| Task |
Write out everything in the records from the very beginning down to the line containing "main objective of", including that line, reproducing each line unchanged.

| Information |

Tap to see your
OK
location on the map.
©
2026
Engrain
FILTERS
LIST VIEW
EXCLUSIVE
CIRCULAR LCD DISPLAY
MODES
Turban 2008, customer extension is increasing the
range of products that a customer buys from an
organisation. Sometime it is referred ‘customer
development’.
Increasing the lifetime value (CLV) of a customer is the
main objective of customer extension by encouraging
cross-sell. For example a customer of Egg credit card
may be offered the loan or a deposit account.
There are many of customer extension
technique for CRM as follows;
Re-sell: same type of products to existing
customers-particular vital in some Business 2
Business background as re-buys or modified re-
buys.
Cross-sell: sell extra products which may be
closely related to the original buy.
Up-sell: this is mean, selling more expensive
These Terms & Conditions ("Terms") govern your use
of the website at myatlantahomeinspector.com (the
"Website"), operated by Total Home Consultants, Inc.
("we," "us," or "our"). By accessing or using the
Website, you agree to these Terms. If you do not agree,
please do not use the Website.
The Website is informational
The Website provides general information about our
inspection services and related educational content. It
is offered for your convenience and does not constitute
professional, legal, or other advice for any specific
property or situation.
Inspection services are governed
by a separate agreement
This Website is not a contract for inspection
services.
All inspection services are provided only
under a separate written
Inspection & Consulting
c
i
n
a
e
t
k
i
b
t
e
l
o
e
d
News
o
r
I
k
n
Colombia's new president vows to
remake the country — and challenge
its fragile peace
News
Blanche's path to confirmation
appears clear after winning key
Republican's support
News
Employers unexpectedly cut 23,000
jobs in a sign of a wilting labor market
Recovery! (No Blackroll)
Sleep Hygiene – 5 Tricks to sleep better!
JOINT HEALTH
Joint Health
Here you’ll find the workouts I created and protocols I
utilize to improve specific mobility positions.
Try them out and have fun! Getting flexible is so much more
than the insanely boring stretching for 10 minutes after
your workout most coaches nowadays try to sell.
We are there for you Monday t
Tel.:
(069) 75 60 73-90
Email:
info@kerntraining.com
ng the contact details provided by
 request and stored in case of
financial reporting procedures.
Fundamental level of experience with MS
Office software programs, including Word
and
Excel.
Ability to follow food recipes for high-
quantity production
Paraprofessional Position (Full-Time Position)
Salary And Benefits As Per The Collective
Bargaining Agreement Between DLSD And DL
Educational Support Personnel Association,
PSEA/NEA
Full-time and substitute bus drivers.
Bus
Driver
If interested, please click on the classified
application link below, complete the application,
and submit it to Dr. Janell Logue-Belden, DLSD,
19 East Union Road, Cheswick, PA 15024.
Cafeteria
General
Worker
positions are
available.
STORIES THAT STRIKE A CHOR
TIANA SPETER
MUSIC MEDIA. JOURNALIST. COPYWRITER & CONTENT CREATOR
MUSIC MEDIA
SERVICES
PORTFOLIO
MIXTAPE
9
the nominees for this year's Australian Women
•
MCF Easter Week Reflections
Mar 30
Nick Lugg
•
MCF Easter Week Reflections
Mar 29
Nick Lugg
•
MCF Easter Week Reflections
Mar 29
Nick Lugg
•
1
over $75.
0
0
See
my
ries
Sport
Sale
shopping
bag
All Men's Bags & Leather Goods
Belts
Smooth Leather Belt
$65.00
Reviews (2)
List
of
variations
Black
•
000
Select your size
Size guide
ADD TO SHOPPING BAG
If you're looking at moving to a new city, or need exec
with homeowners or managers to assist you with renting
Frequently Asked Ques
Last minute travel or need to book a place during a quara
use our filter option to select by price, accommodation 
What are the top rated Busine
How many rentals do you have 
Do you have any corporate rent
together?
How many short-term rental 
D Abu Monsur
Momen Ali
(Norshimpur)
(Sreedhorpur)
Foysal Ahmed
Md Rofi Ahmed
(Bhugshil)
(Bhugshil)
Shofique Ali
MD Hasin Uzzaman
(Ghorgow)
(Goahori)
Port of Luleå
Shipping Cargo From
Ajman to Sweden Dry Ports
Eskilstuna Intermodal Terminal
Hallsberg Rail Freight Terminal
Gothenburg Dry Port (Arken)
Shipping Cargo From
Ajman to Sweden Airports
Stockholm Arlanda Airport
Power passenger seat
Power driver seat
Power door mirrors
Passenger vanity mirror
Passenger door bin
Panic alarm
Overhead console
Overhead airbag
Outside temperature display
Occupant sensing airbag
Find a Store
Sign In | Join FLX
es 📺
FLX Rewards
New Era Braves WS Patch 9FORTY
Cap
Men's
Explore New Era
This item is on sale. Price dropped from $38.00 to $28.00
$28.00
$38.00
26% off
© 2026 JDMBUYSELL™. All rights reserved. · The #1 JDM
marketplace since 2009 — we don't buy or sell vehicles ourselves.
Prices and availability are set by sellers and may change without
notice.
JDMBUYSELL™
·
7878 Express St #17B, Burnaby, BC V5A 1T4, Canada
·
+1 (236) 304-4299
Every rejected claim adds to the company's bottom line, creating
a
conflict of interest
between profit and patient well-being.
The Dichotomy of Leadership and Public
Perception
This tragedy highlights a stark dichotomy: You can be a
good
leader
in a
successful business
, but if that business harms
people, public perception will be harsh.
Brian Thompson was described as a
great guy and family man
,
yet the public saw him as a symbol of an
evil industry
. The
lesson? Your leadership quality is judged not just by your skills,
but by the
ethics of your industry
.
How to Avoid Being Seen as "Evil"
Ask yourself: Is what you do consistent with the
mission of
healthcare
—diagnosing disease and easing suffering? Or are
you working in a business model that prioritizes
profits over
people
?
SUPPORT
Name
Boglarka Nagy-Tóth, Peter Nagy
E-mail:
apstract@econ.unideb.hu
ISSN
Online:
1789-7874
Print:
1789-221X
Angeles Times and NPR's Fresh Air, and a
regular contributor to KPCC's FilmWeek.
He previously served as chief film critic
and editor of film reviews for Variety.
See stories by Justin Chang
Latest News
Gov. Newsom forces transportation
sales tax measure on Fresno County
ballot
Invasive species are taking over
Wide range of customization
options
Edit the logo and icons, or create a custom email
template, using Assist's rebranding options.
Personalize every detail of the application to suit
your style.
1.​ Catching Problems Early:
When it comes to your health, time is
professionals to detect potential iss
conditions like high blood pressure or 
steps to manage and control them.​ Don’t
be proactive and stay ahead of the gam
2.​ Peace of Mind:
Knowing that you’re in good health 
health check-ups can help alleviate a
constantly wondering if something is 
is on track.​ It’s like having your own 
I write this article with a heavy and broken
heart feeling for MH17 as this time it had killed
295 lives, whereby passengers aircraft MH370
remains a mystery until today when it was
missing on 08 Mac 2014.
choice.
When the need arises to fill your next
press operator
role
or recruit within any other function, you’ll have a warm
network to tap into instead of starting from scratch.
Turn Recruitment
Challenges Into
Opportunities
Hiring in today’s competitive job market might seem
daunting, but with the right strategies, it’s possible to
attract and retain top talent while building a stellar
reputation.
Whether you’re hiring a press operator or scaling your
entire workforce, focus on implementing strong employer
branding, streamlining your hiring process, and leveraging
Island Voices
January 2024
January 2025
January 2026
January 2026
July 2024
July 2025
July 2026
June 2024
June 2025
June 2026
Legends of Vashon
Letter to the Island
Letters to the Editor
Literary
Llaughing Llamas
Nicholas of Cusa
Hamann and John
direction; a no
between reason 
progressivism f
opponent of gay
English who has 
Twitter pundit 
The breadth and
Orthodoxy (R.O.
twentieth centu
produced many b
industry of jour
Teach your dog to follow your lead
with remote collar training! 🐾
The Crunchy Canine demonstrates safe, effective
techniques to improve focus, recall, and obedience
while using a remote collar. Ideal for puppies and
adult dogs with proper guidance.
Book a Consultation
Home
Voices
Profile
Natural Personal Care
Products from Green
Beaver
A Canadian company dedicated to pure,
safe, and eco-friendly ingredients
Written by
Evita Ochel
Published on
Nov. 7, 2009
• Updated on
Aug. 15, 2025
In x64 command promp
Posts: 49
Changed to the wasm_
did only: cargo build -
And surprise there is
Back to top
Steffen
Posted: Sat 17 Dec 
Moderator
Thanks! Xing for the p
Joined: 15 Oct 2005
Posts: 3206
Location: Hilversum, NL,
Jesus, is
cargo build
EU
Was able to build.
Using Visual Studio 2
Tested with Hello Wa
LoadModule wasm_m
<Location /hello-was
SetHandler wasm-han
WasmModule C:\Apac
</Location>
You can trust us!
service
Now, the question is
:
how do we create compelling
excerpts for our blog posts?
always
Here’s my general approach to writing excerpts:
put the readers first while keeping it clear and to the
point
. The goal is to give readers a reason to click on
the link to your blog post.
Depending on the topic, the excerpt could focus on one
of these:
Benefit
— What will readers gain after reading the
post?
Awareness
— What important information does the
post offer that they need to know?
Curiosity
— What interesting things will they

| Solution to this problem |
Tap to see your
OK
location on the map.
©
2026
Engrain
FILTERS
LIST VIEW
EXCLUSIVE
CIRCULAR LCD DISPLAY
MODES
Turban 2008, customer extension is increasing the
range of products that a customer buys from an
organisation. Sometime it is referred ‘customer
development’.
Increasing the lifetime value (CLV) of a customer is the
main objective of customer extension by encouraging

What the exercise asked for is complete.